Задание A:
Кто, согласно отрывку о лекторских группах в Крыму, запретил лекции в прифронтовой части?

Фрагмент текста:
:::::

Остановлюсь на этом маленьком, сравнительно, деле поподробнее, так как оно
характерно для проведения «левой политики правыми руками».
Я собрал в Севастополе и из других городов
Крыма кадры лекторов и образовал из них группы для отправки в прифронтовые
и другие районы. С ними вырабатывалась программа лекций и общая для
них инструкция. Предварительно перед посылкой на места лекторы выступали
на собраниях в Севастополе, на которые приглашался и
Тверской. Выступления эти были признаны удачными. Целью
деятельности таких групп было ознакомление прифронтового населения и тыла
с лозунгами армии, с платформой Врангеля, чтоб выяснить,
с чем мы идем в Россию.
После нескольких выступлений лекторов в
прифронтовой части они вернулись в Севастополь, так как заведующий гражданской
частью в Северной Таврии (Мелитополь) граф Гендриков,
непосредственный помощник Тверского, запретил лекции.
Тут обнаружилась несамостоятельность Тверского. Он, его
ведомство организует дело, а его помощник отменяет. Правда,
этот помощник был товарищем Врангеля и личным его ставленником,
и... Тверской пасует. Иду к Кривошеину, и он советует мне переговорить
лично с Врангелем. Какой я ни был противник загромождения
главнокомандующего гражданскими, да еще такими мелкими делами,
пришлось обратиться к нему. Он мне сказал, что, действительно, прифронтовую часть надо оставить, так как армия должна быть «вне
политики» (!). Я кратко возражал, но
не стал переубеждать. Приемная была полна
народу. Я имел перед собой молодого генерала, вступившего на войну эскадронным командиром, и нельзя
было требовать, чтобы он разбирался в
вопросах политической тактики. Мне
было жаль, что ему приходится отвлекаться от фронта этими несвойственными ему делами.

:::::

Данные, извлечённые из коллекции
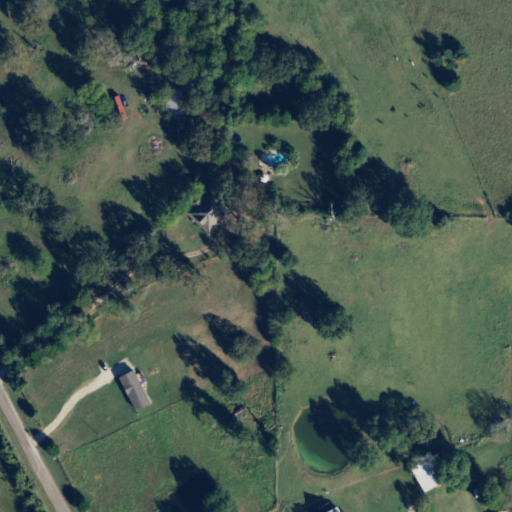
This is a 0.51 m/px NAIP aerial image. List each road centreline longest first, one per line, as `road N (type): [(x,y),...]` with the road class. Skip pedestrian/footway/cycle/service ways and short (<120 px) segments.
road 1 (residential): [(3,366),(130,254),(130,227),(84,185),(93,146),(149,120),(191,79)]
road 2 (residential): [(83,511),(0,361)]
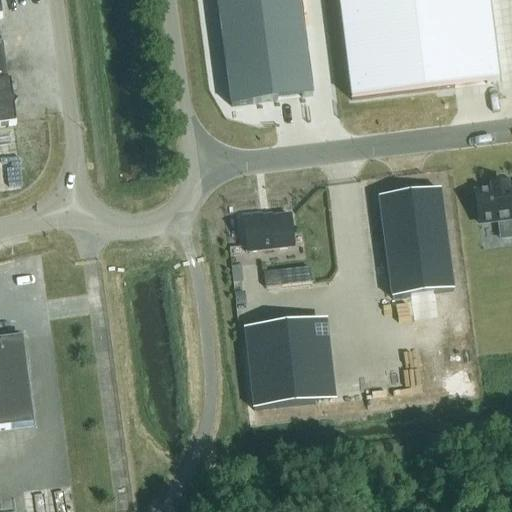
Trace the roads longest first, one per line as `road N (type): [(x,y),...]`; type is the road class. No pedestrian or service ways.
road 1 (unclassified): [(511,117),(189,168)]
road 2 (track): [(158,511),(200,432),(209,396),(177,207)]
road 3 (unclassified): [(50,0),(76,206)]
road 4 (unclassified): [(189,168),(165,0)]
road 5 (unclassified): [(189,168),(177,207),(146,225),(116,225),(76,206)]
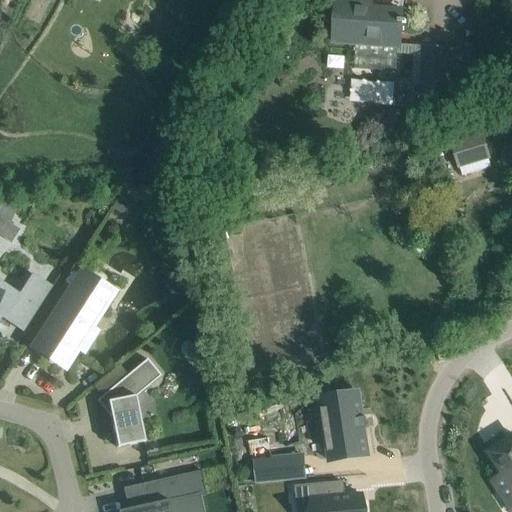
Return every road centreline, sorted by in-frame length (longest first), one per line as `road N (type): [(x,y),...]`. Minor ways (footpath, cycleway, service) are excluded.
road 1 (residential): [(440,511),(431,449),(443,387),(511,332)]
road 2 (residential): [(0,411),(52,432),(68,511)]
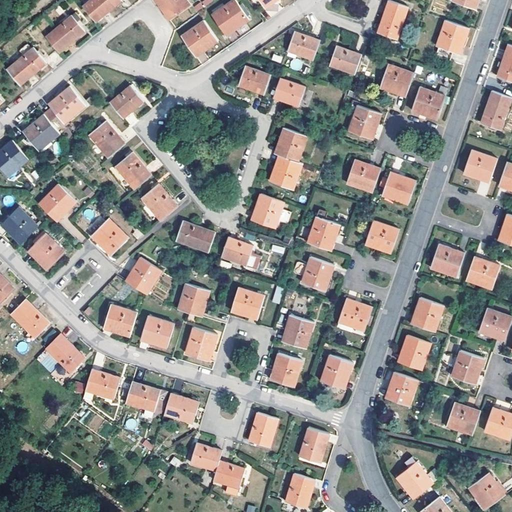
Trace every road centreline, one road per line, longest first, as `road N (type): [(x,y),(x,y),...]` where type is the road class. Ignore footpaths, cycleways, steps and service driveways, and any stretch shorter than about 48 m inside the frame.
road 1 (residential): [(498,0),(363,395),(360,426)]
road 2 (residential): [(0,248),(115,352),(360,426)]
road 3 (residential): [(191,96),(154,118),(150,133),(220,216),(239,204),(263,122),(201,97)]
road 4 (residential): [(188,81),(85,53),(0,122)]
road 5 (residential): [(309,0),(188,81)]
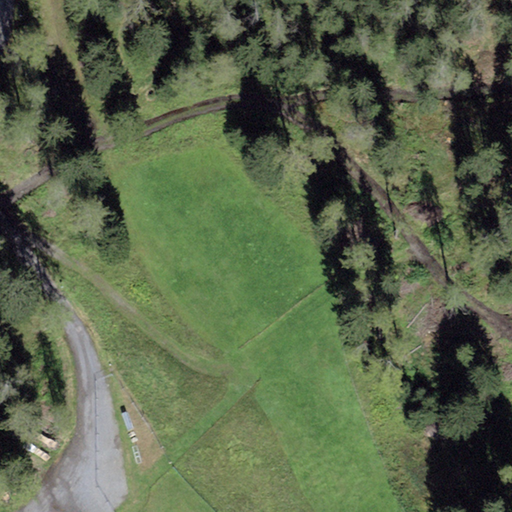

:::::

Задание B:
Верни без изменений строки записей с самого их начала и до строки, содержащей «road 2 (residential): [(83,511),(0,361)]», включительно. Изображения в ответ не включай.

Ответ на задание A:
Граф Гендриков, заведующий гражданской частью в Северной Таврии (Мелитополь).

Ответ на задание B:
This is a 0.51 m/px NAIP aerial image. List each road centreline longest first, one per line, as `road N (type): [(x,y),...]` with the road class. Skip pedestrian/footway/cycle/service ways and short (<120 px) segments.
road 1 (residential): [(3,366),(130,254),(130,227),(84,185),(93,146),(149,120),(191,79)]
road 2 (residential): [(83,511),(0,361)]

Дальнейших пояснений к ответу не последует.